Charles Darwin was quite fond of the phrase, such as ‘almost infinite number of generations‘ in *The Origin of Species*, and even using it doubly as “beings almost infinite in number, during an almost infinite lapse of time” in *The Variation of Animals and Plants under Domestication*. And: “The mind cannot possibly grasp the full meaning of the term of a hundred million years; it cannot add up and perceive the full effects of many slight variations, accumulated during an almost infinite number of generations” (last chapter of The Origin of Species).

At the time of writing, Google lists almost half a billion results with “almost infinite”

Clearly, in most contexts of common usage, ‘almost infinite’ simply means really really big – like space. Or is space itself infinite? We often hear that the Universe is infinite. But is it really? Is it more a poetic notion of grandeur and incomprehensibility than a genuine scientific statement of fact? Could any physical quantity be infinite? For any quantity to be physically meaningful, there has to be a way to measure it, directly or indirectly. But how could any finite device record an infinite value? Well, we might try a mathematical transform that maps an infinite range to a finite range. Escher is well-known for his artistic accomplishments using hyperbolic geometry.
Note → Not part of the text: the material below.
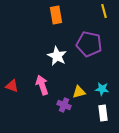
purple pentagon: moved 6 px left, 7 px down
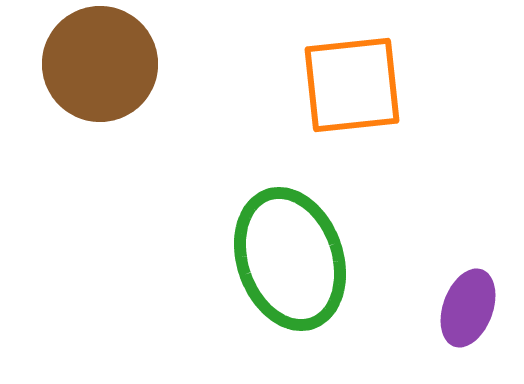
The problem is, that any such measurement would need to be infinitely precise…

Some people believe that if space is Euclidean, then it must be infinite in extent. Here there are 2 problems. First, the measurement problem already mentioned. We may determine that space is flat very accurately, but any uncertainty in the measurement leaves room for space to curve oh-so-slightly. Secondly, a flat space can be achieved by other geometries, e.g. a torus.

*Space is almost infinite. As a matter of fact, we think it is infinite. — *Dan Quayle

Is the Universe infinite? People often say it is, but how could you ever measure or prove that? Even if you measure space to be Euclidean, your measurements have limited precision and accuracy (not to mention quantum indeterminacy), and so non-Euclidean at some very large distance can’t be precluded. Perhaps you could say that the Universe is almost infinite, within the limits of experimental accuracy?

Everybody’s deity is supposedly infinite. This is the end result of a pissing contest between religions. If you said your god is as big as N, then I’d say mine was as big as N+1, so you’d reply with N+2, …

Apparently, given an infinite number of monkeys with typewriters, at least one of them would perfectly reproduce the complete works of Shakespeare. Alternatively, one monkey with an infinite lifespan would eventually do it (before typing random nonsense).

Wikipedia: The **infinite monkey theorem** states that a monkey hitting keys at random on a typewriter keyboard for an infinite amount of time will almost surely type a given text, such as the complete works of William Shakespeare.